Peterborough is very much a car city, but despite that a lot of people still rely on the buses.
Today’s pictures feature some fascinating glimpses of life on the buses in Peterborough.
One picture shows the first double decker run by Delaine’s.The picture was taken in 1948 at the city bus station. Bourne-based Delaines have run a local bus service for well over 100 years.
Another picture was taken at Bretton Centre in 1980 with a big queue of passengers waiting to embark for a journey to the city centre.
Bus driver Tom Brazier is photographed posing in front of his vehicle. Tom worked for Eastern Counties bus company and the photograph, according to its caption, was taken outside the Bluebell shops. Was this in Dogsthorpe?
One of the two pictures of the old bus station, which I believe was located where the city’s crown court is now, was taken in the 1940s.
The familiar architecture of the Lido can be seen in the background.
The final picture (colour) is of the same location but from a different angle. This one was taken in 1962.
John Kendle got in touch with some interesting information about the Bretton heating system.
Mr Kendle (82) from Saltmarsh, Orton Malborne, was a draughtsman with the Peterborough Development Corporation in the 70s.
He did overtime manning a telephone as the PDC was inundated with complaints from residents about the system.

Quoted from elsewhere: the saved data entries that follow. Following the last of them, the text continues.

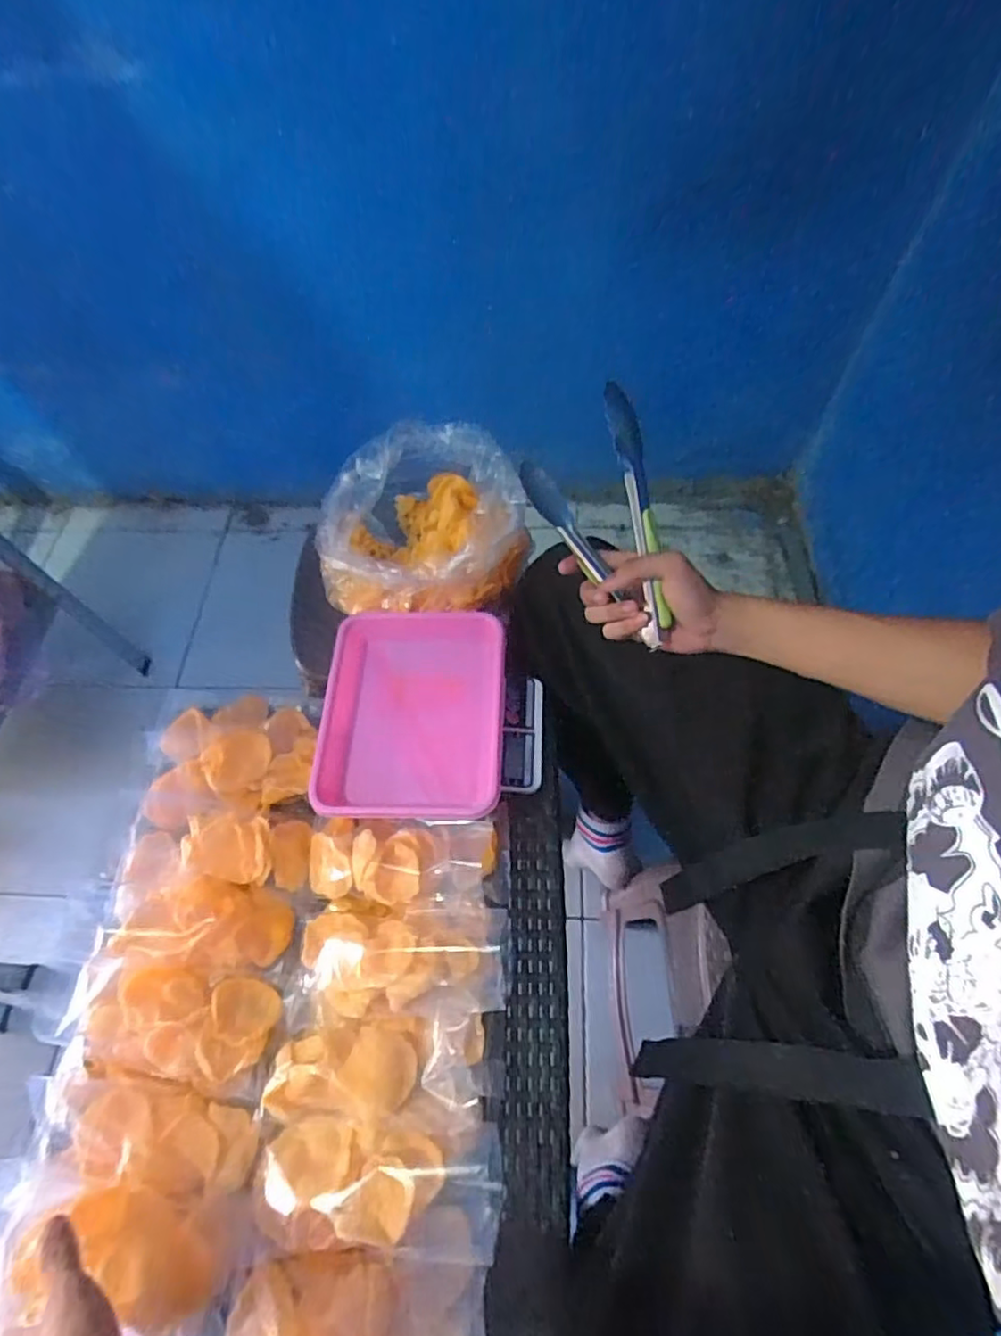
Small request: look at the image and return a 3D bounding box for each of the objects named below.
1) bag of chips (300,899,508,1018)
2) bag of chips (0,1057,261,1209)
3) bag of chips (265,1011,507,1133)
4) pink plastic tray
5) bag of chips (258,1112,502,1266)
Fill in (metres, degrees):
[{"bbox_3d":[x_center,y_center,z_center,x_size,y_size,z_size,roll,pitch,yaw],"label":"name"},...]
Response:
[{"bbox_3d":[-0.087,0.247,0.535,0.185,0.059,0.090,-2,62,3],"label":"bag of chips"},{"bbox_3d":[-0.287,0.361,0.488,0.183,0.050,0.086,-4,62,2],"label":"bag of chips"},{"bbox_3d":[-0.094,0.323,0.508,0.183,0.051,0.081,-2,62,3],"label":"bag of chips"},{"bbox_3d":[-0.077,0.048,0.641,0.209,0.052,0.222,0,62,4],"label":"pink plastic tray"},{"bbox_3d":[-0.094,0.389,0.475,0.188,0.049,0.087,-1,62,4],"label":"bag of chips"}]

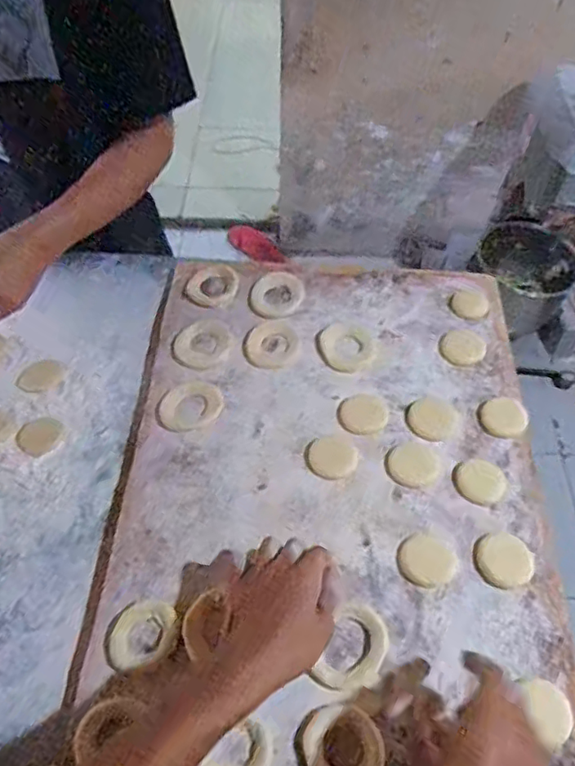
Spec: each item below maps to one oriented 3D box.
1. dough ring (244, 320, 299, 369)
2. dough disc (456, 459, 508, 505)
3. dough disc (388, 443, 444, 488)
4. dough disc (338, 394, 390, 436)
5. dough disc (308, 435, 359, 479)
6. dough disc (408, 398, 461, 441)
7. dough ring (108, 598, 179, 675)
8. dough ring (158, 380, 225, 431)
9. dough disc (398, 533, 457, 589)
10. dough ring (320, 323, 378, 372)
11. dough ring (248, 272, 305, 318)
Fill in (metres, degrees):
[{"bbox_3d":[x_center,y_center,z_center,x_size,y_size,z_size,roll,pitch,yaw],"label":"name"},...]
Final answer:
[{"bbox_3d":[-0.018,-0.045,0.678,0.060,0.004,0.068,27,59,16],"label":"dough ring"},{"bbox_3d":[0.193,0.097,0.579,0.049,0.004,0.047,1,56,-1],"label":"dough disc"},{"bbox_3d":[0.128,0.082,0.587,0.055,0.004,0.047,-9,56,-7],"label":"dough disc"},{"bbox_3d":[0.082,0.033,0.626,0.053,0.004,0.050,1,56,-1],"label":"dough disc"},{"bbox_3d":[0.046,0.076,0.593,0.049,0.004,0.046,1,56,-1],"label":"dough disc"},{"bbox_3d":[0.156,0.038,0.622,0.051,0.004,0.052,1,56,-1],"label":"dough disc"},{"bbox_3d":[-0.123,0.215,0.495,0.055,0.012,0.061,24,58,15],"label":"dough ring"},{"bbox_3d":[-0.104,0.024,0.630,0.069,0.005,0.056,-17,58,-13],"label":"dough ring"},{"bbox_3d":[0.128,0.163,0.534,0.051,0.004,0.047,1,56,-1],"label":"dough disc"},{"bbox_3d":[0.070,-0.043,0.677,0.062,0.004,0.067,1,55,-1],"label":"dough ring"},{"bbox_3d":[-0.013,-0.110,0.722,0.065,0.005,0.071,1,56,-1],"label":"dough ring"}]

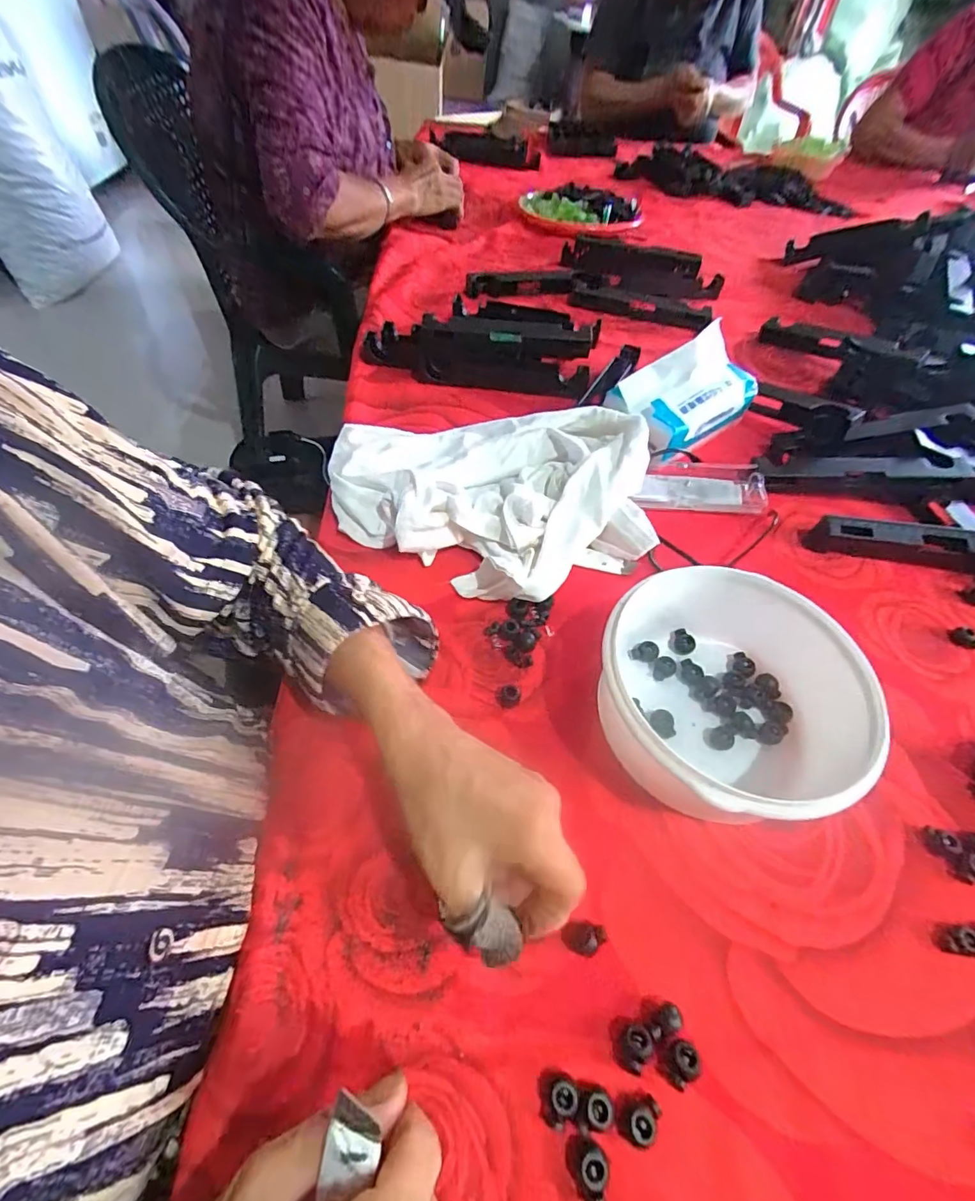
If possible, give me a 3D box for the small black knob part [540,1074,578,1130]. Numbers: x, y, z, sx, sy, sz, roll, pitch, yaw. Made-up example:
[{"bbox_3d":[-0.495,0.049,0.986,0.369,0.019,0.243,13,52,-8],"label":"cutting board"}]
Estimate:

But he said the problem was not that homes were too hot, but the opposite.
He said: “People were cold.There were so many problems they were continually digging the pipes up.’’
He added that the PDC employed a small army of plumbers to be on stand-by to deal with problems.
He said: “We gave priority to pregnant women, old people and those who were polite.’’
Colin Bailey, who has lived in Deerleap, Bretton, for 40 years, remembers that the radiators couldn’t be regulated.
He said the pipes were not laid deep enough and the earth kept moving causing fractures and leading to the common sight of steam rising from the pavement.
He added that the boilers in the picture above were located where the Iceland store is now.